Alles wird immer schlimmer?

Seit (gefühlt) Jahrhunderten lese ich Fachartikel, Studien, Masterarbeiten und Produkt-Whitepapers, welche die Bedeutung ihrer Arbeit allein damit begründen, dass in dieser Welt immer alles schlimmer wird. Time to market wird kürzer, die Konkurrenz billiger, die Risiken höher, die gesetzlichen Auflagen strenger, und so weiter und so weiter. Insgesamt entsteht dadurch eine regelrechte Katastrophenstimmung, und ich will nur hoffen, dass die Autor/innen das alles selbst nicht glauben. Hoffentlich schreiben sie das alles nur, weil ihnen keine triftigere Begründung dafür einfällt, warum sie die millionste Masterarbeit zur Bedeutung von Risikomanagement oder Innovationsmanagement schreiben oder ein Tool entwickelt haben, wie es eigentlich schon hundert gibt. Vielleicht ist es aber auch nur eine dumme Angewohnheit. Aber eigentlich sollte man sich - außer bei einer Masterarbeit - vorher durchaus mehrmals überlegen, in welches Thema man seine Lebenszeit investieren möchte.

Ich persönlich finde, dass eigentlich nur eines wirklich schlimmer geworden ist in den letzten Jahren: Die Informationsflut. Ich kann immer mehr in immer kürzerer Zeit wissen. Aber auch das ist prima im Vergleich dazu, wie umständlich ich mir in meiner Jugend Informationen beschaffen musste. Um das heutige Kinoprogramm zu erfahren, brauchte ich zuerst die Telefonnummer des Kinos und rief dann womöglich noch zu einem unpassenden Zeitpunkt an - außerhalb der Geschäftszeiten oder dann wenn alle anderen auch anrufen. Und die Suche nach Fachliteratur bestand aus einem eintägigen Ausflug in eine Bücherei (gerne auch in einer anderen Stadt), wo man sich beim Exzerptieren eine Sehnenscheidenentzündung zusammen schrieb. Heute können wir gezielt Wissen schneller, bequemer und umfassender beschaffen. Die heutige bessere Informationslage führt natürlich auch zu Preisdumping, weil Kunden weltweit vergleichen können. Hong Kong verkauft ja auch auf ebay.de versandkostenfrei. Allerdings wissen erfahrene Käufer inzwischen, dass nicht jedes blinkende Internet-Schnäppchen sein Geld wert ist. Ach, wir wissen so viel!

Ansonsten... Ist wirklich alles so viel schlimmer geworden, dass es dieses allgemeine Gejammer rechtfertigt? Oder rechtfertigt das Gejammer umgekehrt eher nutz- und phantasielose Forschungs- und Entwicklungsarbeiten?
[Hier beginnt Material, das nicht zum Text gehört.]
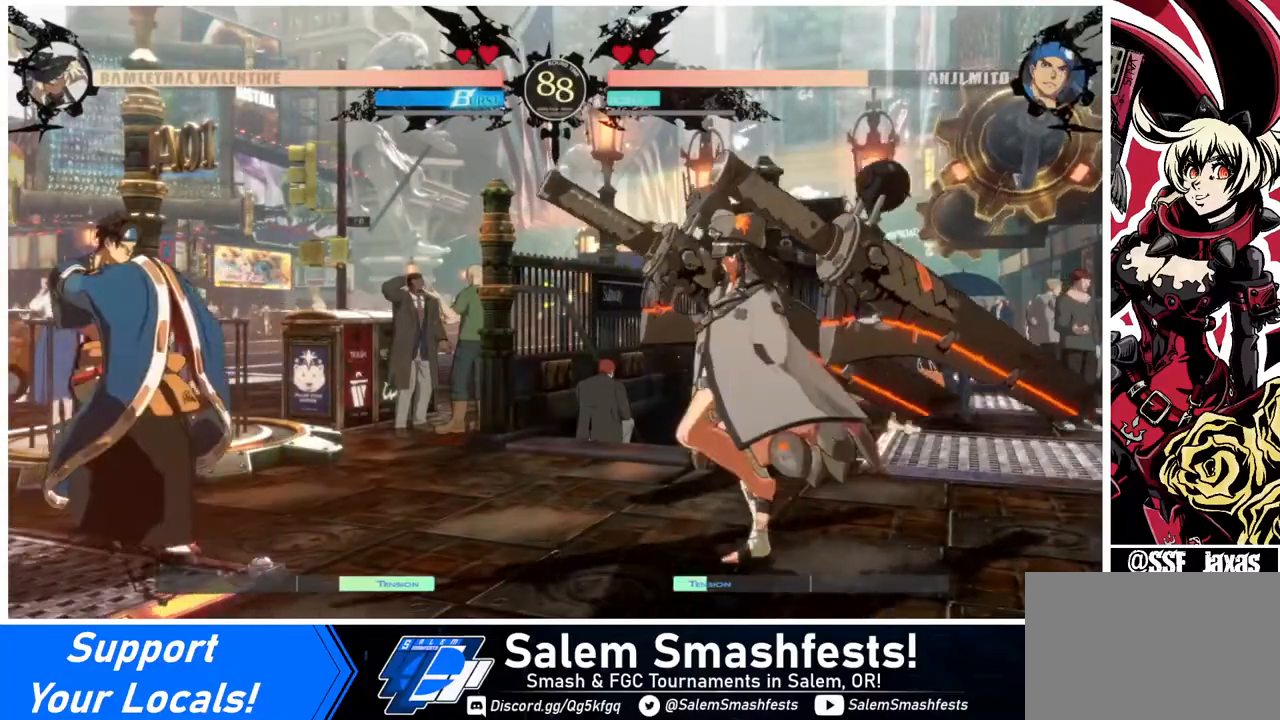
{"buttons": ["DPAD_LEFT"], "events": [[40, "DPAD_LEFT", "up"], [80, "DPAD_RIGHT", "down"], [280, "DPAD_RIGHT", "up"], [320, "DPAD_LEFT", "down"]]}
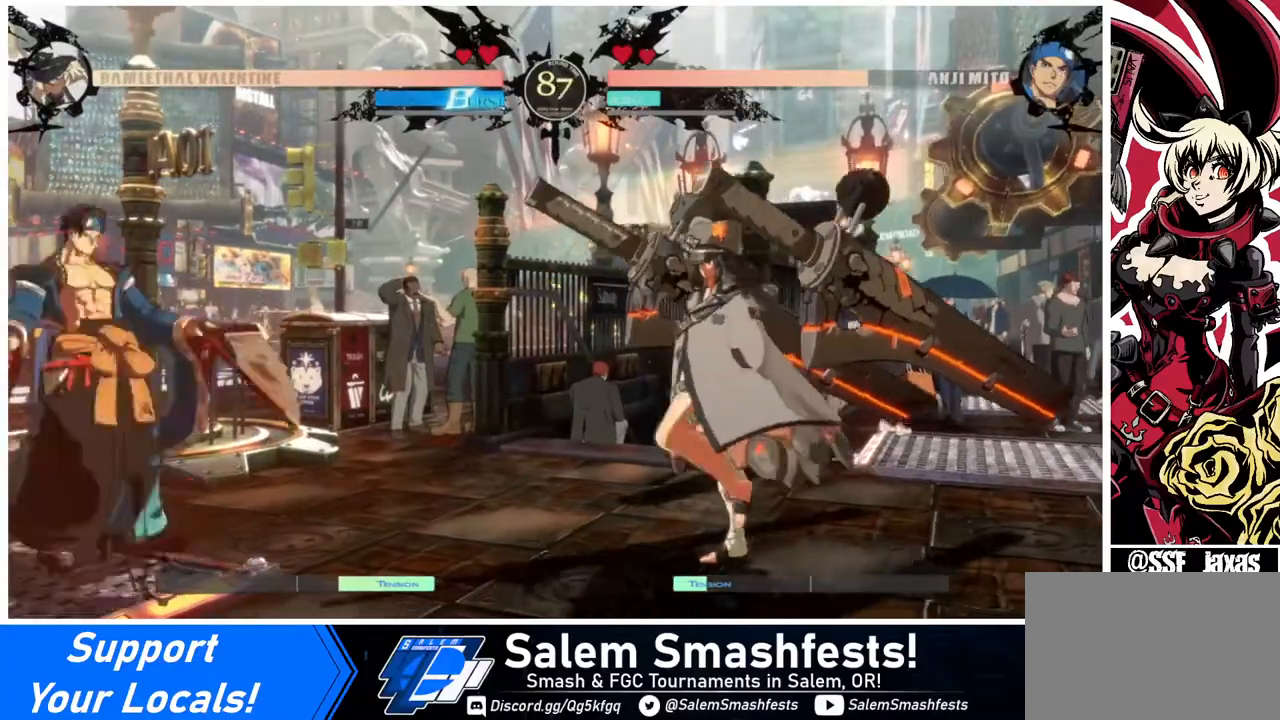
{"buttons": ["R1"], "events": [[280, "DPAD_LEFT", "up"], [280, "TRIANGLE", "down"], [360, "TRIANGLE", "up"], [520, "R1", "down"]]}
Von uns wird durchaus eine höhere Effizienz erwartet, aber nur deshalb, weil wir sie auch leisten können. Aber es gibt so viel Hilfe dabei, gute Arbeit zu leisten. Standards sind ja nicht Hindernisse, sondern Leitlinien. Viele Software-Werkzeuge benutzen wir sogar kostenlos, Dienstleistungen können wir gut und günstig outsourcen und damit selbst mehr erreichen.

Ich glaube, es ist nach wie vor dasselbe: Es wird so viel gepfuscht in dieser Welt, dass gute Arbeit sich immer noch zu einem ordentlichen Preis verkaufen kann. Gerade diejenigen, die sich vom angeblichen Druck irritieren lassen, haben das Nachsehen. Ein anschauliches Beispiel sind die Bäcker. Wollen die Menschen wirklich immer schlechteres Brot für weniger Geld? Warum versuchen die Bäckereien überhaupt, mit Fabrikbrot aus dem Discounter zu konkurrieren, 100 Sorten anzubieten und das zu kleinem Preis? Das geht doch mit Qualitätsarbeit gar nicht. Und wenn ich beim Bäcker dasselbe Aufbackbrötchen und Brotmischungsbrot wie im Supermarkt bekomme, nur doppelt so teuer, nunja... Regelmäßig backe ich inzwischen wieder selbst, weil man das Brotbacken anscheinend heutzutage nicht mehr outsourcen kann. Inzwischen habe ich aber doch einen exzellenten Bäcker entdeckt, der bietet 6 Brotsorten an, eine besser als die andere! Da ist der Preis dann auch fast egal, denn wenn ich ein einzelnes Brot selbst backe, sind das zwei Stunden Arbeit. So gerechnet...

Darum: Lassen wir uns nicht irritieren!